Depending on the lender and their perceived risk of the loan, interest rates typically range from 10% to 15%.
Points can range from 2% to 4% of the entire amount loaned. Points on a hard money loan are the fees that the lender charges for providing the loan. Each point, more or less, equals a percentage point of the loan.
How to Find the Right Lender
With a little research, asking around, and reading reviews, it’s not difficult to find the right hard money lender.
Even though you might be on a time crunch, make sure you ask questions to determine if you’ve found the right lender for you.
Here are some questions to ask potential hard money lenders:
- Are you a broker or the actual lender?
- What project details/documents do you need to provide a quote?
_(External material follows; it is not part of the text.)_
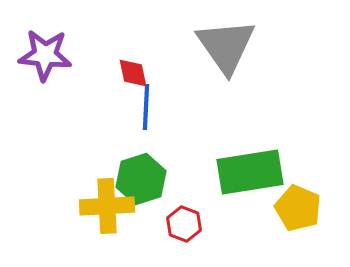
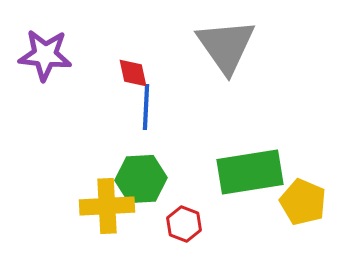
green hexagon: rotated 15 degrees clockwise
yellow pentagon: moved 5 px right, 6 px up
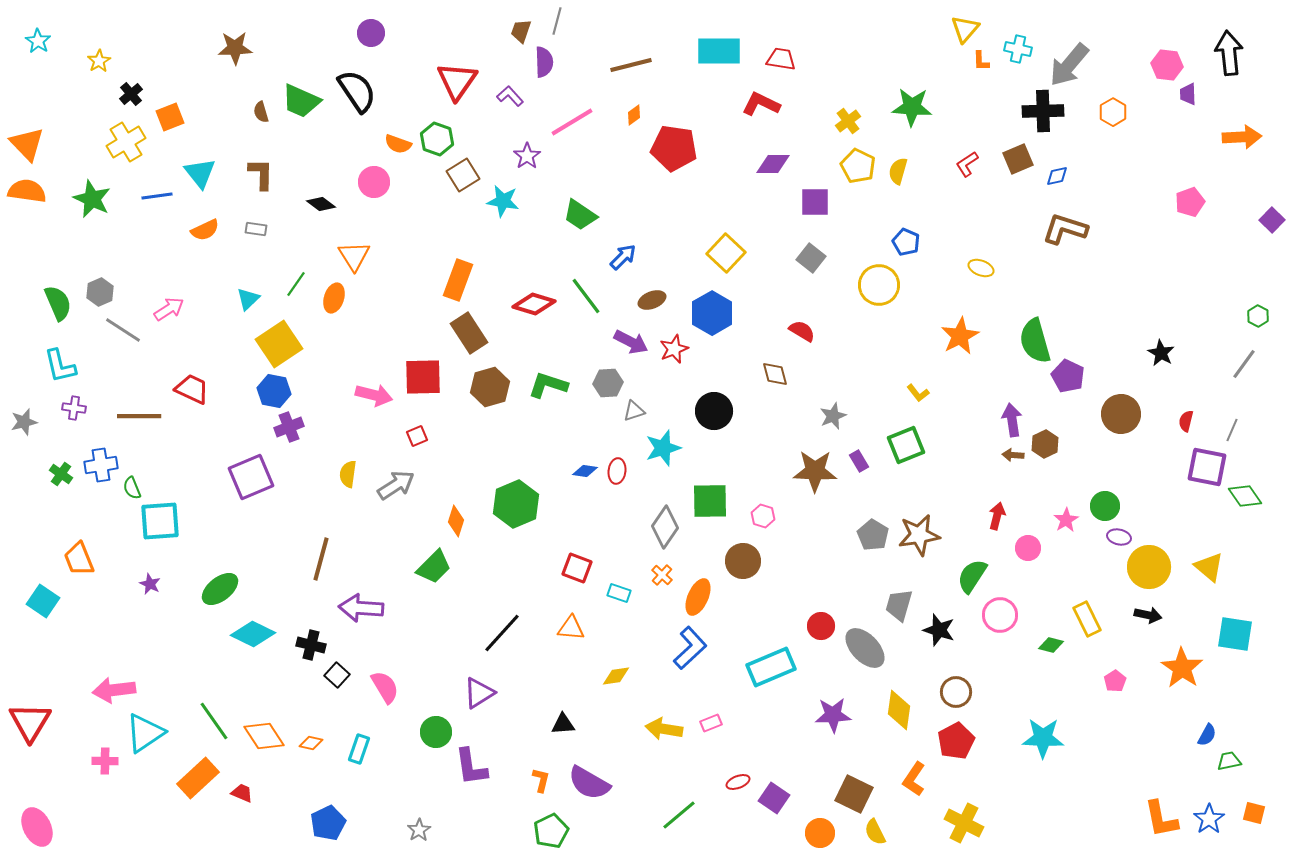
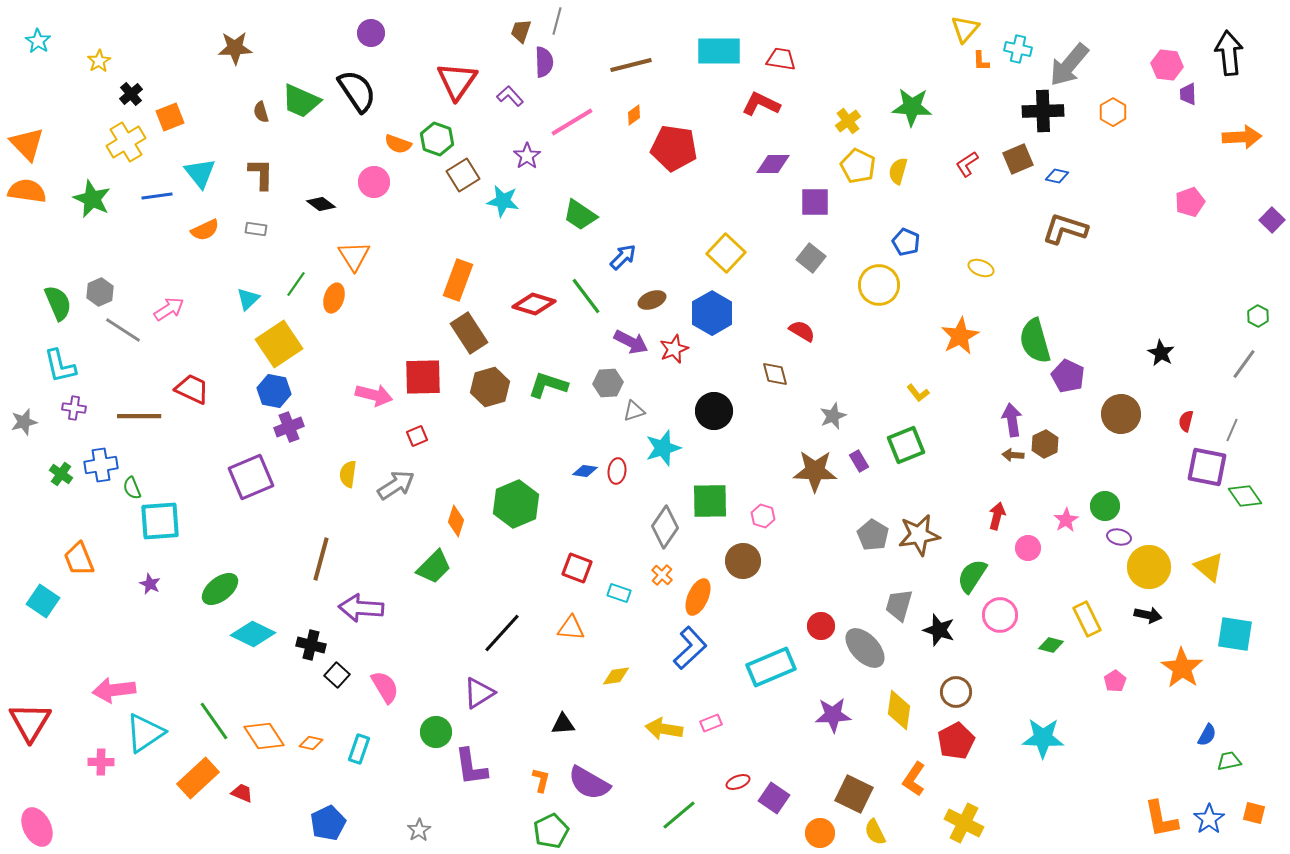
blue diamond at (1057, 176): rotated 25 degrees clockwise
pink cross at (105, 761): moved 4 px left, 1 px down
- Do you check personal credit?
- What kind of credit score are you looking for?
- How long does it take to get a quote?
- Where does your money come from?
- What happens if I need to extend my loan?
- How do you handle interest? Is it monthly, upfront, or at the end of the loan term?
- How long have you been lending?
Even if you’re in a rush to get cash, don’t hesitate to make sure that you’ve found the right lender for you and your borrowing needs. Avoid a financial error with these 5 mistakes to avoid with hard money loans.
Hard Money Loan Requirements Aren’t Set in Stone
Even though there are general requirements for hard money loans, they aren’t set in stone the same way that traditional bank loans are.
Depending on the individual or the company, many hard money lenders are willing to work with potential borrowers in ways that traditional banks aren’t.
If you’re looking for a short-term loan and you have a solid exit plan, a hard money loan could be the perfect solution to your borrowing needs.
Take a Moment to Find the Right Lender
Hard money loans are excellent solutions to a variety of borrowing needs, especially concerning real estate.
There are many situations in which a hard money loan is the better option for securing the funds you need to purchase, build, or renovate your property.
If you don’t meet the hard money loan requirements, talk to your lender about potential negotiations as hard money lenders are more willing than traditional banks to work something out.